Sea Ice

Sea ice is a very important element in Viking travels. Not only do floating pieces of ice present a hazard to sailing vessels, but when large areas of water freeze over, they make it impossible to travel by ship. This fact along with the more intense weather which affects the Norwegian region during the winter, Vikings usually did not travel by sea during this time.

The major current flow in the Atlantic is clockwise, with the North Atlantic Current (warm) flowing across the northern Atlantic and often picking up large pieces of ice (icebergs) as they fall from the glaciers of Greenland. The current then continues on to Europe where the current splits and a portion turns northeastward  and the rest turns southward and flows along the coast of Portugal and is known as the Canaries current. The northeast branch often brings up icebergs along the Norwegian coast.
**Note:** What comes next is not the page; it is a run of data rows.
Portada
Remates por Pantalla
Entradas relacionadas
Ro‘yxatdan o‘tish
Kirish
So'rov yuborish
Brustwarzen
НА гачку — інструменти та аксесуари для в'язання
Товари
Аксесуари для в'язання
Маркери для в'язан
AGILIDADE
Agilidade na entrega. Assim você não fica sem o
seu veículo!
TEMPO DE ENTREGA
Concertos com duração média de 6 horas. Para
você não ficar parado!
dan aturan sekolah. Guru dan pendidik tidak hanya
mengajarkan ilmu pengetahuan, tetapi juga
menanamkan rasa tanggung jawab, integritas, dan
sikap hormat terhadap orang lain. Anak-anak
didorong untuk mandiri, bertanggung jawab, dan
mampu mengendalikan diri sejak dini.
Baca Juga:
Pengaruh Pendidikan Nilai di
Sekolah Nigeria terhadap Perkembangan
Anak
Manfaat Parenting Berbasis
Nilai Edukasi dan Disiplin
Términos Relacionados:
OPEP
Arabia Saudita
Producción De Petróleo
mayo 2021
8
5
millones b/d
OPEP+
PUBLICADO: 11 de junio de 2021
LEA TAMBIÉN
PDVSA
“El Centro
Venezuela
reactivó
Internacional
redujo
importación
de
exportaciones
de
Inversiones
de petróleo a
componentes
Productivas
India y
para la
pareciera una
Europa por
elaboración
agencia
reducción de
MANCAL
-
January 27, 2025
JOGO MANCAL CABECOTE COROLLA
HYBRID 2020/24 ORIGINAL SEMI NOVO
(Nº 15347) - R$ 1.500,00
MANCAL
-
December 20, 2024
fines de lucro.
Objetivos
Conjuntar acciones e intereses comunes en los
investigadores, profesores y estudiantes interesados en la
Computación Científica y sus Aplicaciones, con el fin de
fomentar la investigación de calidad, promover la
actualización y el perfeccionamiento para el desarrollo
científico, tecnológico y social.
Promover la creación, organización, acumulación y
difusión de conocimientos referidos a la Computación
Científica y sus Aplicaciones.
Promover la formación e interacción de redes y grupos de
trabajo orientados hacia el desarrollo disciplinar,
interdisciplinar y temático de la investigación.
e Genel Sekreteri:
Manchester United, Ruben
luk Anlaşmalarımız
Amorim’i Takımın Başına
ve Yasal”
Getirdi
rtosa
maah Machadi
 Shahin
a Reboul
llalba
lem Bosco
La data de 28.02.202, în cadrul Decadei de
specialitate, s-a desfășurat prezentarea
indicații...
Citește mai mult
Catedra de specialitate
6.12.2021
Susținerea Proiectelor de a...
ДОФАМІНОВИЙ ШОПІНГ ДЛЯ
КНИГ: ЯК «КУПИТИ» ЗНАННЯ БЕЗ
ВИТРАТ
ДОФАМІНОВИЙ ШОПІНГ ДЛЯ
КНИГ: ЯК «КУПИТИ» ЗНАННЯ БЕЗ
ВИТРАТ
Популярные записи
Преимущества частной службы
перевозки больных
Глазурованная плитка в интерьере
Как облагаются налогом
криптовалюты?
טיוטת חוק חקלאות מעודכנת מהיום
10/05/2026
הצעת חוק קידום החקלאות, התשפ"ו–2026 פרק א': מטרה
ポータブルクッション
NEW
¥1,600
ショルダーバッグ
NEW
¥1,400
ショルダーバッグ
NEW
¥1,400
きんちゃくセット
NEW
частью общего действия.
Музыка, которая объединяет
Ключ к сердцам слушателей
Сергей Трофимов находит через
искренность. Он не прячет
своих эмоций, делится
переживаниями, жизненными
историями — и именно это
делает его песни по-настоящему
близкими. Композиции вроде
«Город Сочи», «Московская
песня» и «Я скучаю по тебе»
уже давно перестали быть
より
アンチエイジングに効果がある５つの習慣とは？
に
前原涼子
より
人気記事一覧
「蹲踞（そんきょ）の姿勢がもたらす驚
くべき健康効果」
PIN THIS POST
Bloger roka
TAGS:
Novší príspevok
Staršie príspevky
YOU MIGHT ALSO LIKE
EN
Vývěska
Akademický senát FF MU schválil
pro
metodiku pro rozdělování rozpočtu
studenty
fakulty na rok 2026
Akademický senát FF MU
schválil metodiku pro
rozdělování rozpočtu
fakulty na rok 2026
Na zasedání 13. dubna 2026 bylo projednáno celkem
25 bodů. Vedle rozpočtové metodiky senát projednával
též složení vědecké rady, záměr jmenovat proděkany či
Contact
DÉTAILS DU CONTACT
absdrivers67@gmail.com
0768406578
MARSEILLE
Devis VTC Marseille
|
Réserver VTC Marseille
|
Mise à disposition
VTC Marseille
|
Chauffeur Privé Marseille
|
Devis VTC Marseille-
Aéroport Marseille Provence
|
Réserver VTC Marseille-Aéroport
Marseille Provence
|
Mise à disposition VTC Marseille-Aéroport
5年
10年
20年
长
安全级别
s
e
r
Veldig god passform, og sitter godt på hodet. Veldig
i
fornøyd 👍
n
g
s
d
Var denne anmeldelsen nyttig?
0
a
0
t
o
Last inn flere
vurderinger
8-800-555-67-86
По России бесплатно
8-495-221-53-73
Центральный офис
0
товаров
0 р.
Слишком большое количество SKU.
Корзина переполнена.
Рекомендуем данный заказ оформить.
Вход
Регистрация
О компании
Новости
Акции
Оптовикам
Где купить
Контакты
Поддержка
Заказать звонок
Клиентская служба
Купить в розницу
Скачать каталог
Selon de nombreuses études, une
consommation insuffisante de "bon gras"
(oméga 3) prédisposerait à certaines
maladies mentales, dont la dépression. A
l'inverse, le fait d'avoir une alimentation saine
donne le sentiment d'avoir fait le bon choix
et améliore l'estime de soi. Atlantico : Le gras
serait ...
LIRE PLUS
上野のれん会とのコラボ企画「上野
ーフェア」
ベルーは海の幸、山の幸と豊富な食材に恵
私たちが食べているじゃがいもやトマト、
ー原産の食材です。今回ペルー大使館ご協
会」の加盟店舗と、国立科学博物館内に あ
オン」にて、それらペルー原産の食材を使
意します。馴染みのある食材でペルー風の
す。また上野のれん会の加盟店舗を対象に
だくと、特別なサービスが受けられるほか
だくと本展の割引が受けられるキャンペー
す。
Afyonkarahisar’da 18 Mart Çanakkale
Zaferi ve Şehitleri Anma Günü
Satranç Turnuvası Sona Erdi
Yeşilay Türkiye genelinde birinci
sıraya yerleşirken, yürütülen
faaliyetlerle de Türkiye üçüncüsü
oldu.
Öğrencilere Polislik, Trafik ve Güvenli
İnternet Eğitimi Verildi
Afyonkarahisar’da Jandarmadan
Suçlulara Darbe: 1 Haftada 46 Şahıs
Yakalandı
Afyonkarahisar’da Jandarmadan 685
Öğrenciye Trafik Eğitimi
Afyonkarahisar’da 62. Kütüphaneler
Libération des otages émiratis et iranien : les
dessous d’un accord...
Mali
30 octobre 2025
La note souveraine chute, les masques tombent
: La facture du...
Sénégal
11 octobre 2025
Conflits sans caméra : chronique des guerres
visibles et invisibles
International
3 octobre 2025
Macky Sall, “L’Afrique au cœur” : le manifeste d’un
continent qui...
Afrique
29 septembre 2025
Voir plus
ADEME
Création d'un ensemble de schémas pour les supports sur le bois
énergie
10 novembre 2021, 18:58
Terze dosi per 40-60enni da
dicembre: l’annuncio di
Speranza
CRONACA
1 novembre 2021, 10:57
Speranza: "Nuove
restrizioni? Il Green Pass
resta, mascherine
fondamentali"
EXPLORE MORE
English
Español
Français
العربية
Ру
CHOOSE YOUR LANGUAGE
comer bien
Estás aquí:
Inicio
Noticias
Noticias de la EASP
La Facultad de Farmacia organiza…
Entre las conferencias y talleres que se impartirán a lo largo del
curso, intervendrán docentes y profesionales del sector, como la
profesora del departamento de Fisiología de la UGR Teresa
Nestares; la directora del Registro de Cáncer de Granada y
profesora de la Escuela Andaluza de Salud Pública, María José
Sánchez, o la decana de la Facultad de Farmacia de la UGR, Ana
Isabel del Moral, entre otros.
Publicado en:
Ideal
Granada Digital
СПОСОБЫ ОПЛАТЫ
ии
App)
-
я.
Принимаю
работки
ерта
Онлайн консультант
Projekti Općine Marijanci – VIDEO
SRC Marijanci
It is important to realize that only 1/3 of an iceberg is above water and that the uneven jagged edges under the water often extend a great distance.

In general, the ice season begins in late October and ends in early June. Surface waters are then around 10°C to 11°C (50°F to 52°F) when ice begins to form in the Northern Baltic. During March, increasing solar radiation or warmer days due to more sunlight heats up the surface waters and the ice begins to melt and break up. The entire Baltic can freeze over during a severe winter except for a small area in the extreme south. Also, ice may form in the Oslofjord and along the Skagerrak coast. Large sections of the Baltic remain ice-free during a mild winter, with an average temperature of 4°C (39°F) in the Southern Baltic Sea.

In areas of the Baltic Sea and within its gulfs, where the salinity, or the salt content, is low (this is due to fresh water runoff from the numerous rivers that flow into the area), and the air temperature is comparatively low in the winter, ice forms every winter. In the middle of the winter the whole gulf is usually covered by “continuous ice“. Near the turn of the year continuous and “fast ice” forms also at Helsinki and at Stockholm and far into the Bothnian Sea, although the central area of this sea is normally covered by “drift ice” or “pack ice” only. It is not until the beginning of February that ice forms in the southern most harbors of Sweden and in the ports of the Danish Islands of the Baltic Sea.

Just a reminder that seasonal temperatures during each winter vary greatly and during a warm winter, sea ice will not form as extensively as during a colder one.

Another factor to consider is that during an abnormally cold winter with persistent easterly wind, ice in the Baltic Sea is pushed out through the Danish Sounds into the Kattegat and the Skagerrak. This ice can congest and block or impede shipping traffic.

During such winters, even the Oslofjord and the ports along the coasts of Kattegat and Skagerrak may be blocked by ice for a longer period of time.

Ice can also accumulate on the surface of vessels. This makes the vessel heavier and slows it down or cause it to sit lower in the water increasing the chance of water coming over the bow and flooding. Ice accumulation may occur from the following:

  1. If a vessel is in fog during freezing conditions. Fog is basically water suspended in air around particles of dirt or salt. When the fog comes into contact with a ship’s surface under freezing conditions, it will freeze to that surface.
  2. During periods of rain or freezing rain. As the cool water comes into contact with the vessel, it freezes on contact. This type of ice accumulation is a very hazardous as ice may build up rapidly on the surface adding weight on rapidly to the ship.
  3. Sea spray or sea water breaking over the ship when the air temperature is below the freezing point of seawater (28.6°F). This type is the most serious of all as intense storms with high winds and seas can that last several days.

Superstructure icing potential is highest in the Gulfs of Bothnia and Finland, this is due to their northern setting (cooler temperature compared to the southern Baltic) and the addition of the fresh water run-off which allows the water to freeze at a higher temperature. Conditions for moderate icing are present from about October through April. The potential for moderate icing from the Skagerrak to the Baltic is a possibility from November through April.